• **Text passage**
※ ※ ※
Lobsters picked up off the reef at low tide: 9
1673 – ujelang
It has all gone a bit Lord of the Flies out here. No
facepainting or murder as of yet, but the rest of the ingredients are all
there.
We are on an uninhabited atoll hundreds of miles from
anywhere, and you get the feeling that god might have had it purpose-built for
Jesus to retire to in the event that he chose not to sacrifice himself for the
sins of man. Paradise found. There are perhaps a dozen little islets ringed
around a small lagoon, the biggest a mile long and 200 metres thick, the
smallest circumnavigateable in five minutes (we sail between them, but
obviously jesus could have just walked on water). Each island has a sandy beach
facing the lagoon, a lush green interior, and millennia of coral met by
breaking waves on the ocean side. Large schools of meaty fish swim up in
curiosity, no fear of fishermen, as the squeaky calls of the dolphins travel
to your ears from hundreds of metres away. There are no animals, insects or
plants that can do you any harm on land, and even the sharks seem pretty
mellow. The wind is subdued and the lagoon water petal still. It is easy to
find low slung coconut trees that yield fat, sweet meat.
We arrived, as usual, just after dawn, and a large pod of
dolphins met the boat at the pass, bobbing and breaching and generally being
dolphins. They, and the voluminous cloud formations high in the sky, seemed
positive portents.
We dropped anchor on the main island and headed to shore.
※ ※ ※
• **Data supplied**
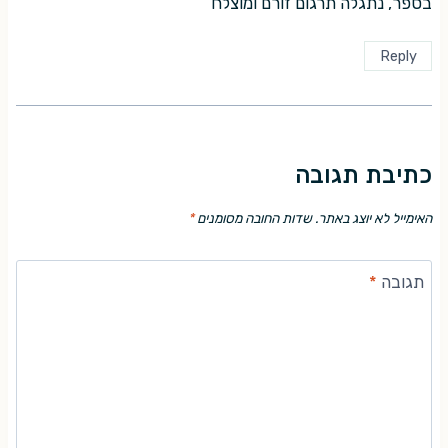
בספר, נתגלה תרגום זורם ומוצלח
Reply
כתיבת תגובה
האימייל לא יוצג באתר.
שדות החובה מסומנים
*
תגובה
*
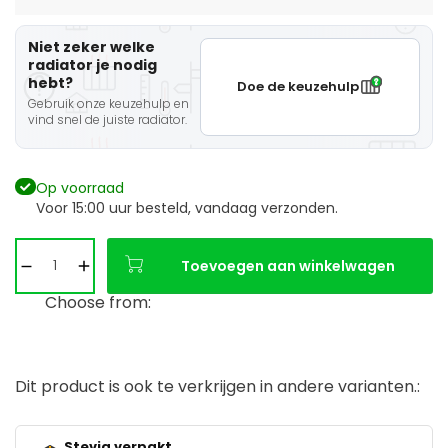
Niet zeker welke
radiator je nodig
hebt?
Doe de keuzehulp
Gebruik onze keuzehulp en
vind snel de juiste radiator.
Op voorraad
Voor 15:00 uur besteld, vandaag verzonden.
Toevoegen aan winkelwagen
Choose from:
Dit product is ook te verkrijgen in andere varianten.:
Stevig verpakt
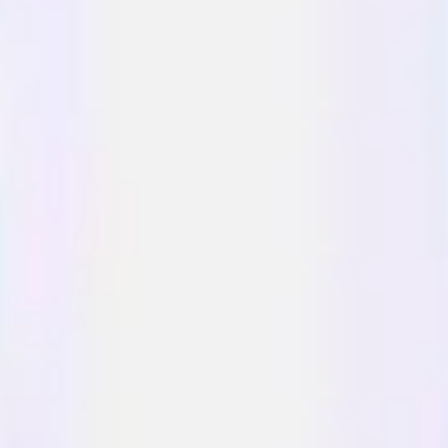
Mapas e diagramas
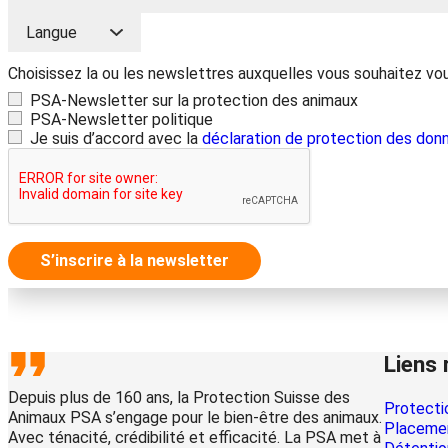
Choisissez la ou les newslettres auxquelles vous souhaitez vo
PSA-Newsletter sur la protection des animaux
PSA-Newsletter politique
Je suis d’accord avec la
déclaration de protection des don
S’inscrire à la newsletter
Liens 
Depuis plus de 160 ans, la Protection Suisse des
Protecti
Animaux PSA s’engage pour le bien-être des animaux.
Placemen
Avec ténacité, crédibilité et efficacité. La PSA met à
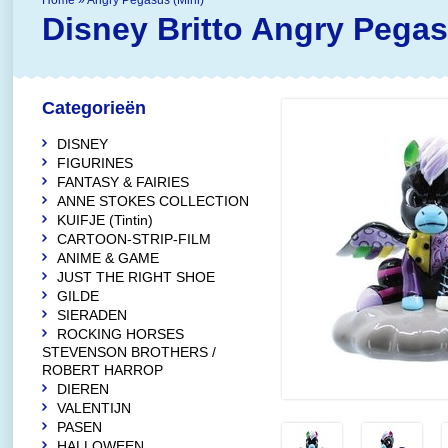
Home
»
Angry Pegasus (Mini)
Disney Britto
Angry Pegas
Categorieën
DISNEY
FIGURINES
FANTASY & FAIRIES
ANNE STOKES COLLECTION
KUIFJE (Tintin)
CARTOON-STRIP-FILM
ANIME & GAME
JUST THE RIGHT SHOE
GILDE
SIERADEN
ROCKING HORSES
STEVENSON BROTHERS /
ROBERT HARROP
DIEREN
VALENTIJN
PASEN
HALLOWEEN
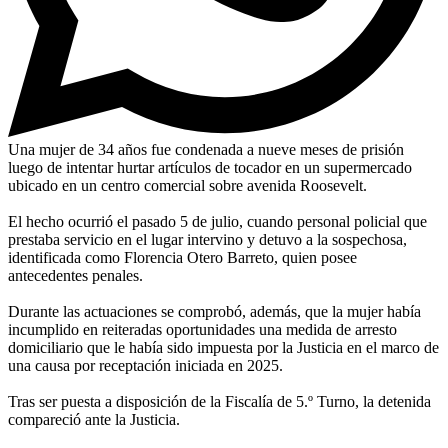
Una mujer de 34 años fue condenada a nueve meses de prisión
luego de intentar hurtar artículos de tocador en un supermercado
ubicado en un centro comercial sobre avenida Roosevelt.
El hecho ocurrió el pasado 5 de julio, cuando personal policial que
prestaba servicio en el lugar intervino y detuvo a la sospechosa,
identificada como Florencia Otero Barreto, quien posee
antecedentes penales.
Durante las actuaciones se comprobó, además, que la mujer había
incumplido en reiteradas oportunidades una medida de arresto
domiciliario que le había sido impuesta por la Justicia en el marco de
una causa por receptación iniciada en 2025.
Tras ser puesta a disposición de la Fiscalía de 5.º Turno, la detenida
compareció ante la Justicia.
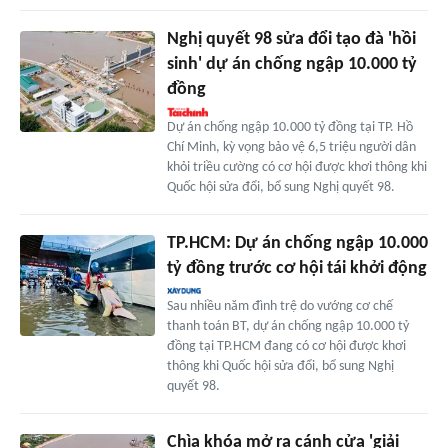
Nghị quyết 98 sửa đổi tạo đà 'hồi
sinh' dự án chống ngập 10.000 tỷ
đồng
Dự án chống ngập 10.000 tỷ đồng tại TP. Hồ
Chí Minh, kỳ vọng bảo vệ 6,5 triệu người dân
khỏi triều cường có cơ hội được khơi thông khi
Quốc hội sửa đổi, bổ sung Nghị quyết 98.
TP.HCM: Dự án chống ngập 10.000
tỷ đồng trước cơ hội tái khởi động
Sau nhiều năm đình trệ do vướng cơ chế
thanh toán BT, dự án chống ngập 10.000 tỷ
đồng tại TP.HCM đang có cơ hội được khơi
thông khi Quốc hội sửa đổi, bổ sung Nghị
quyết 98.
Chìa khóa mở ra cánh cửa 'giải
※ ※ ※
• **Written task A**
According to the atoll passage, how many lobsters were picked up off the reef at low tide?
• **Written task B**
List the features that the atoll passage says each island has.
• **Written task C**
Resume the atoll passage after its last sentence, "We dropped anchor on the main island and headed to shore."

• **Answer space A**
9

• **Answer space B**
- A sandy beach facing the lagoon
- A lush green interior
- Millennia of coral met by breaking waves on the ocean side

• **Answer space C**
This island had been inhabited 30 years previously and, having had no fresh
fruit or veg for some weeks, we were hoping that the previous occupants had
planted fruit trees that we could pick from. We found pandanus and breadfruit
trees, but nothing edible on them. An old church. The remains of a path running
through the long abandoned village. Blocks of concrete, wells, rope and
miscellaneous plastics. Dominating all of this, the thick jungle towering and
making incursions all around, effortlessly reclaiming the space, hand in hand
with the multitude of big, thick spiders webs, and the swarm of flies that
followed each of us as we fanned out in the brush, hunting for fruit. Bzzzzzzz.
Landing on runnels of sweat and open cuts. Bzzzzzz. Jump in the water for
temporary escape but they wait for you. Bzzzzzzz. Why so many flies here? We
made animal cries so as to not lose each other in the dense vegetation, and
after one such ‘ai ai ai!’ I heard a big disturbance to my left, and looked
across in time to see a family of pigs legging it from under a bush. Pigs! So
pig shit, so flies.
After a while I found my crewmates in a copra clearing,
climbing coconut trees in an amateur but ultimately successful fashion, drinking down their prizes as the flies
continued to buzz around. They had seen pigs too. Other Marshallese islands
have pigs, but they are domesticated. The last wild pigs we saw were in the
Marquesas, where men would go in gangs on horseback into the hills and hunt for
them, big aggressive things with tusks. We considered whether we wanted to hunt
a pig, and how we might go about it.
After consulting the ‘Collins Gem SAS Survival Guide’ and
‘Country Living’ book, before an indulgence in the ‘Joy of Cooking’ section on
pork, I concluded that roast pig sounded very good, but that it would be very
hard to catch one. There was no flexible wood to make a bow for a bow and
arrow, deploying snares or other traps might catch a pig way too big for our
needs, and a pig might easily snap a speargun line and disappear into the
jungle with a valuable metal spear.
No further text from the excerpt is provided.